## [Task requirements]
Return the listing below exactly as it stands. Pictures stay out.

## [Information provided]
◇ ◇ ◇ ◇ ◇ ◇ ◇
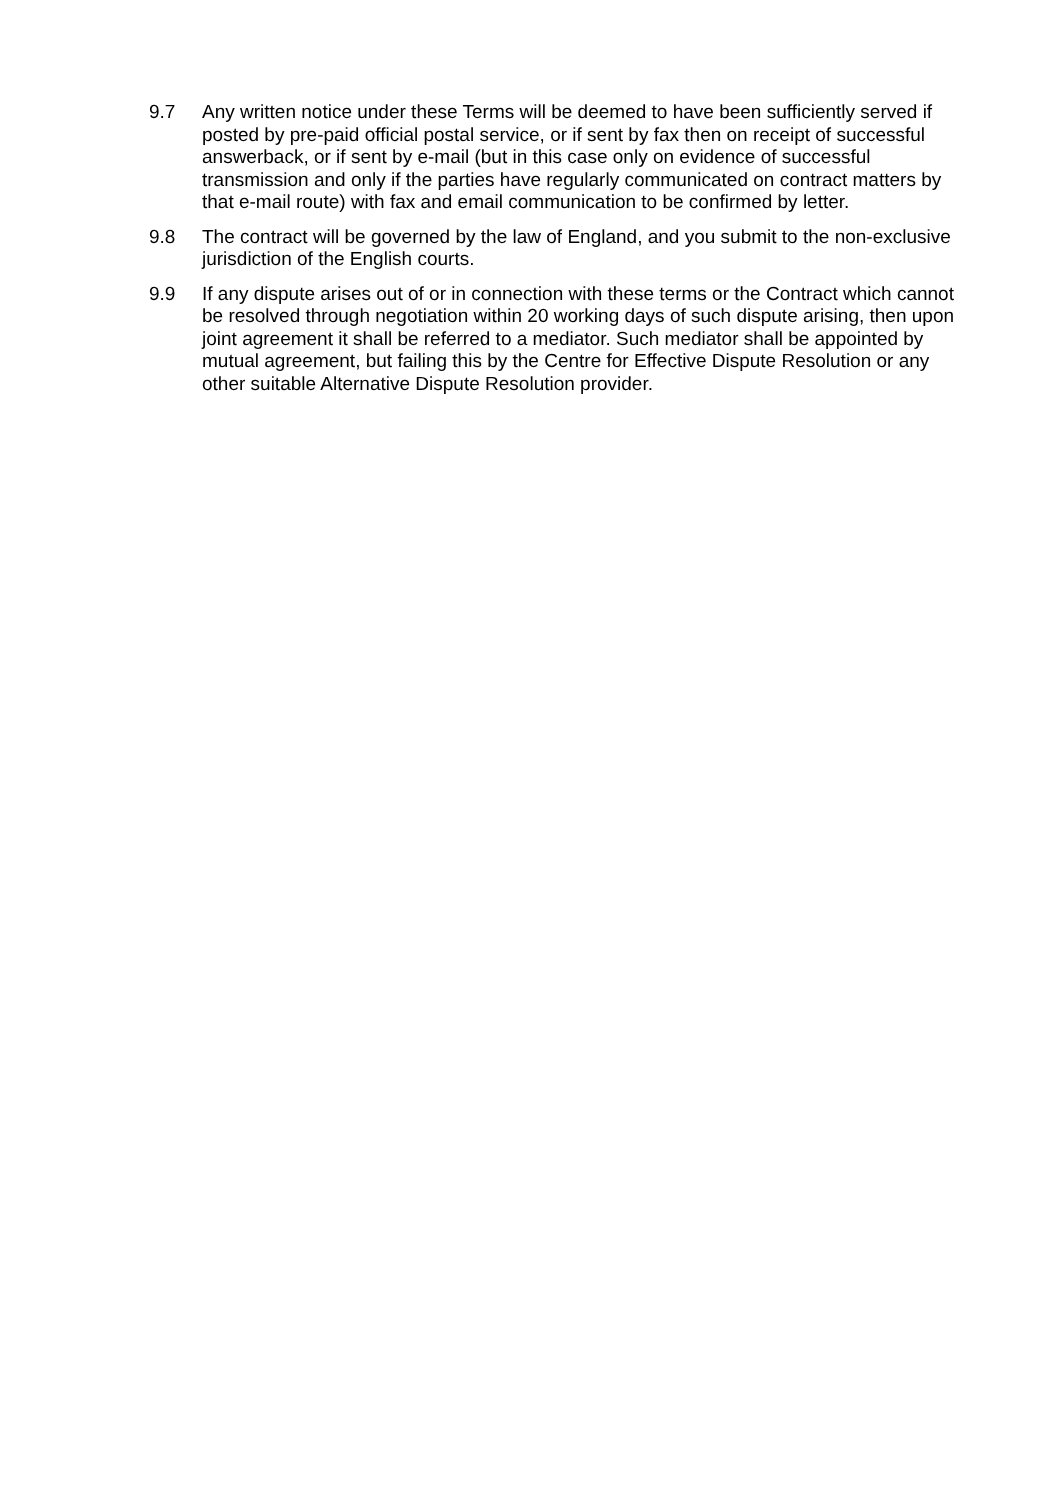9.7 Any written notice under these Terms will be deemed to have been sufficiently served if posted by pre-paid official postal service, or if sent by fax then on receipt of successful answerback, or if sent by e-mail (but in this case only on evidence of successful transmission and only if the parties have regularly communicated on contract matters by that e-mail route) with fax and email communication to be confirmed by letter.
9.8 The contract will be governed by the law of England, and you submit to the non-exclusive jurisdiction of the English courts.
9.9 If any dispute arises out of or in connection with these terms or the Contract which cannot be resolved through negotiation within 20 working days of such dispute arising, then upon joint agreement it shall be referred to a mediator. Such mediator shall be appointed by mutual agreement, but failing this by the Centre for Effective Dispute Resolution or any other suitable Alternative Dispute Resolution provider.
◇ ◇ ◇ ◇ ◇ ◇ ◇
## [Problem solution]
9.7 Any written notice under these Terms will be deemed to have been sufficiently served if posted by pre-paid official postal service, or if sent by fax then on receipt of successful answerback, or if sent by e-mail (but in this case only on evidence of successful transmission and only if the parties have regularly communicated on contract matters by that e-mail route) with fax and email communication to be confirmed by letter.
9.8 The contract will be governed by the law of England, and you submit to the non-exclusive jurisdiction of the English courts.
9.9 If any dispute arises out of or in connection with these terms or the Contract which cannot be resolved through negotiation within 20 working days of such dispute arising, then upon joint agreement it shall be referred to a mediator. Such mediator shall be appointed by mutual agreement, but failing this by the Centre for Effective Dispute Resolution or any other suitable Alternative Dispute Resolution provider.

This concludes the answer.